We're used to the idea of Outlook being the main store of our email/contacts/calendar information - however more and more people want to share that information in multiple places. That can be multiple computers (desktop and laptop) as well as mobile devices (phones, iPhone, Android etc).
There are ways to backup or share Outlook data but they are generally clumsy and unreliable. That’s partly because Outlook’s underlying basis wasn’t designed to share data, only to import data and display it.
To do it effectively and easily you need to rearrange the way you think about your data storage – moving the main data storage away from your computer. Rather than keeping it in Outlook, the same information needs to be available from somewhere more accessible to many devices at once.
That means storing it on a server which is accessible from multiple computers or devices. In a company or small business that means Exchange Server or Small Business Server. For individuals (as well as organizations) it can now be some online service to store your email/calendar or contacts.
Anyone who has used these services knows how good they can be. Rather than messing around copying PST files between computers all you do is connect each to the online storage. The same information can be available to non-Outlook options like smartphones or a browser.
Any changes you make in one place automatically appear on the other devices (usually within seconds).
There are various options for storing and sharing your data online. Windows Live Hotmail or Google Gmail can do it for individuals though the connection into Outlook isn't as smooth as you'd like. Apple's iCloud works from Outlook but is tied to Apple portable devices and is clumsy.
Google Apps and Office 365 is available for anyone (ideally with their own domain name), has plenty of storage and for a modest annual fee (roughly $70 a year).
Google Apps comes with a piece of software to sync Outlook data with online storage.

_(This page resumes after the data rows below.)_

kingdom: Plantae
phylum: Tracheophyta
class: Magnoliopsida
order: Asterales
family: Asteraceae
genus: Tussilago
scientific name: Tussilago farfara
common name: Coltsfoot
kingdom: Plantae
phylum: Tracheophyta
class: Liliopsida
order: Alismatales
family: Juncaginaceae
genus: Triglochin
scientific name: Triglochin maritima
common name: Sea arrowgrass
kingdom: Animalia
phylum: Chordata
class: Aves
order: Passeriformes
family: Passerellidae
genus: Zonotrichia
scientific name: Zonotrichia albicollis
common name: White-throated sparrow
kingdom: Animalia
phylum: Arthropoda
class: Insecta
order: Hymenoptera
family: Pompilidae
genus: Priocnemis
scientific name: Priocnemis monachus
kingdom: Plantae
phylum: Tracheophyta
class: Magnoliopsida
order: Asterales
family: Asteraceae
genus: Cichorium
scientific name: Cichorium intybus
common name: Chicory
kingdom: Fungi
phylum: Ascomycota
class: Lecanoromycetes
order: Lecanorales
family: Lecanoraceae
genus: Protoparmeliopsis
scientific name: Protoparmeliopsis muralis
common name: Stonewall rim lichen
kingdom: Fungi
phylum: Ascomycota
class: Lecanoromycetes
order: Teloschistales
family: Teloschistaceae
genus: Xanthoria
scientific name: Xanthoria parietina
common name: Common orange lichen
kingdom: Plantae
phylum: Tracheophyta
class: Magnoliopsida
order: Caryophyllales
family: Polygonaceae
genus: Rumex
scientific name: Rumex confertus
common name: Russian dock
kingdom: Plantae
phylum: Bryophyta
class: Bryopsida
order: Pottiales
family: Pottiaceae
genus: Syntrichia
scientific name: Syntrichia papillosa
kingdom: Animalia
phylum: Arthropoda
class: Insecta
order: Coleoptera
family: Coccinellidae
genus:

The best way to share your Outlook email/calendar/contacts around is, no surprise, using more Microsoft technology. In the past that was only for businesses prepared to invest time and money in Exchange Server or Small Business Server. Now the same system is available via Office 365. Naturally, Outlook connects to Exchange Server / Office 365. Most mobile devices work with Exchange Server, including all Apple devices and many Android phones. On top of all that, you can login from any web browser if necessary.
In Temple's case he'd run Outlook on each of the two or three computers. Each Outlook would connect to the online storage (Google or Office 365) and cache a copy of the data.
There are downsides to any of these options. Privacy concerns are always a consideration (another favorite topic for Office Watch over the years - we've even written the only book about privacy in Office).
The annual fee isn’t high for what you get but admittedly, it’s hard to get used to paying for something we’ve become used to having for free. We believe that the benefits of moving to online storage is well worth the fee.
It's a bit of work to setup but not too hard. The biggest hurdle is getting used to a new concept of personal data storage beyond Outlook alone ... but once it’s done you’ll never go back.